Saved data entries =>
·····

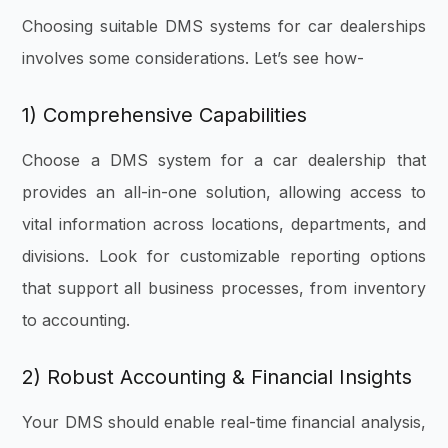
Choosing suitable DMS systems for car dealerships
involves some considerations. Let’s see how-
1) Comprehensive Capabilities
Choose a DMS system for a car dealership that
provides an all-in-one solution, allowing access to
vital information across locations, departments, and
divisions. Look for customizable reporting options
that support all business processes, from inventory
to accounting.
2) Robust Accounting & Financial Insights
Your DMS should enable real-time financial analysis,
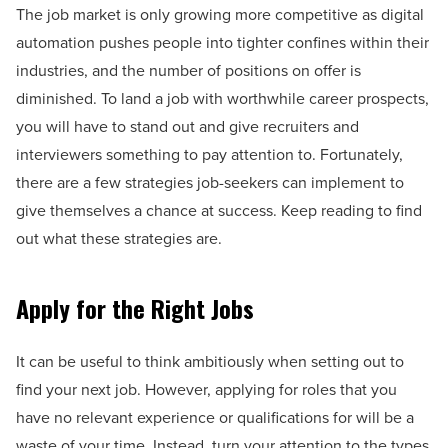
The job market is only growing more competitive as digital
automation pushes people into tighter confines within their
industries, and the number of positions on offer is
diminished. To land a job with worthwhile career prospects,
you will have to stand out and give recruiters and
interviewers something to pay attention to. Fortunately,
there are a few strategies job-seekers can implement to
give themselves a chance at success. Keep reading to find
out what these strategies are.
Apply for the Right Jobs
It can be useful to think ambitiously when setting out to
find your next job. However, applying for roles that you
have no relevant experience or qualifications for will be a
waste of your time. Instead, turn your attention to the types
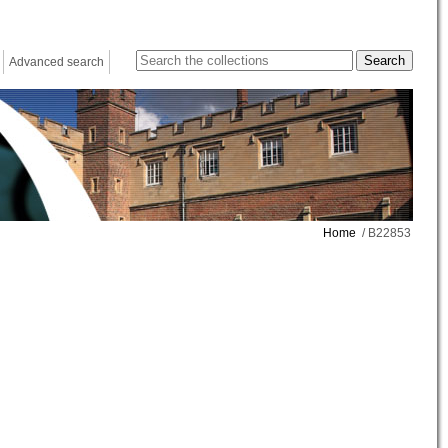
Advanced search
Home
/ B22853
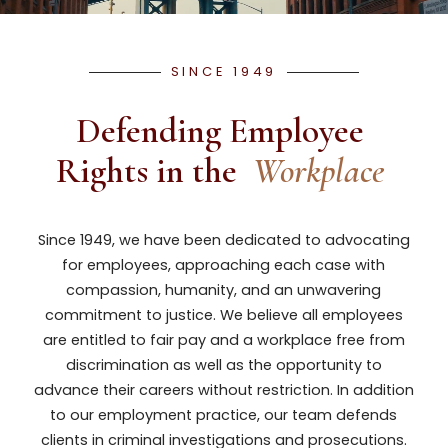
SINCE 1949
Defending Employee 
Rights in the
Workplace
Since 1949, we have been dedicated to advocating
for employees, approaching each case with
compassion, humanity, and an unwavering
commitment to justice. We believe all employees
are entitled to fair pay and a workplace free from
discrimination as well as the opportunity to
advance their careers without restriction. In addition
to our employment practice, our team defends
clients in criminal investigations and prosecutions.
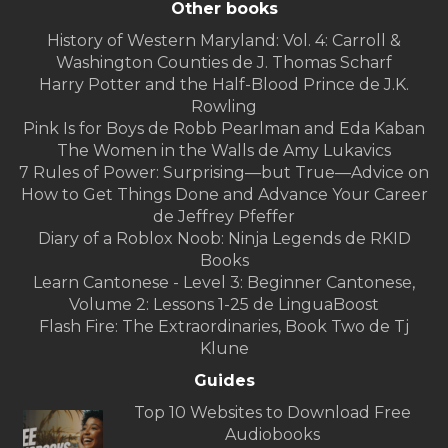
Other books
History of Western Maryland: Vol. 4: Carroll &
Washington Counties de J. Thomas Scharf
Harry Potter and the Half-Blood Prince de J.K.
Rowling
Pink Is for Boys de Robb Pearlman and Eda Kaban
The Women in the Walls de Amy Lukavics
7 Rules of Power: Surprising—but True—Advice on
How to Get Things Done and Advance Your Career
de Jeffrey Pfeffer
Diary of a Roblox Noob: Ninja Legends de RKID
Books
Learn Cantonese - Level 3: Beginner Cantonese,
Volume 2: Lessons 1-25 de LinguaBoost
Flash Fire: The Extraordinaries, Book Two de Tj
Klune
Guides
Top 10 Websites to Download Free
Audiobooks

·····

Assignment => Reproduce the text of every entry above, switching "recruiters" to "hiring managers" and leaving everything else unchanged. Omit the pictures.

Task result =>
Choosing suitable DMS systems for car dealerships
involves some considerations. Let’s see how-
1) Comprehensive Capabilities
Choose a DMS system for a car dealership that
provides an all-in-one solution, allowing access to
vital information across locations, departments, and
divisions. Look for customizable reporting options
that support all business processes, from inventory
to accounting.
2) Robust Accounting & Financial Insights
Your DMS should enable real-time financial analysis,
The job market is only growing more competitive as digital
automation pushes people into tighter confines within their
industries, and the number of positions on offer is
diminished. To land a job with worthwhile career prospects,
you will have to stand out and give hiring managers and
interviewers something to pay attention to. Fortunately,
there are a few strategies job-seekers can implement to
give themselves a chance at success. Keep reading to find
out what these strategies are.
Apply for the Right Jobs
It can be useful to think ambitiously when setting out to
find your next job. However, applying for roles that you
have no relevant experience or qualifications for will be a
waste of your time. Instead, turn your attention to the types
Advanced search
Home
/ B22853
SINCE 1949
Defending Employee 
Rights in the
Workplace
Since 1949, we have been dedicated to advocating
for employees, approaching each case with
compassion, humanity, and an unwavering
commitment to justice. We believe all employees
are entitled to fair pay and a workplace free from
discrimination as well as the opportunity to
advance their careers without restriction. In addition
to our employment practice, our team defends
clients in criminal investigations and prosecutions.
Other books
History of Western Maryland: Vol. 4: Carroll &
Washington Counties de J. Thomas Scharf
Harry Potter and the Half-Blood Prince de J.K.
Rowling
Pink Is for Boys de Robb Pearlman and Eda Kaban
The Women in the Walls de Amy Lukavics
7 Rules of Power: Surprising—but True—Advice on
How to Get Things Done and Advance Your Career
de Jeffrey Pfeffer
Diary of a Roblox Noob: Ninja Legends de RKID
Books
Learn Cantonese - Level 3: Beginner Cantonese,
Volume 2: Lessons 1-25 de LinguaBoost
Flash Fire: The Extraordinaries, Book Two de Tj
Klune
Guides
Top 10 Websites to Download Free
Audiobooks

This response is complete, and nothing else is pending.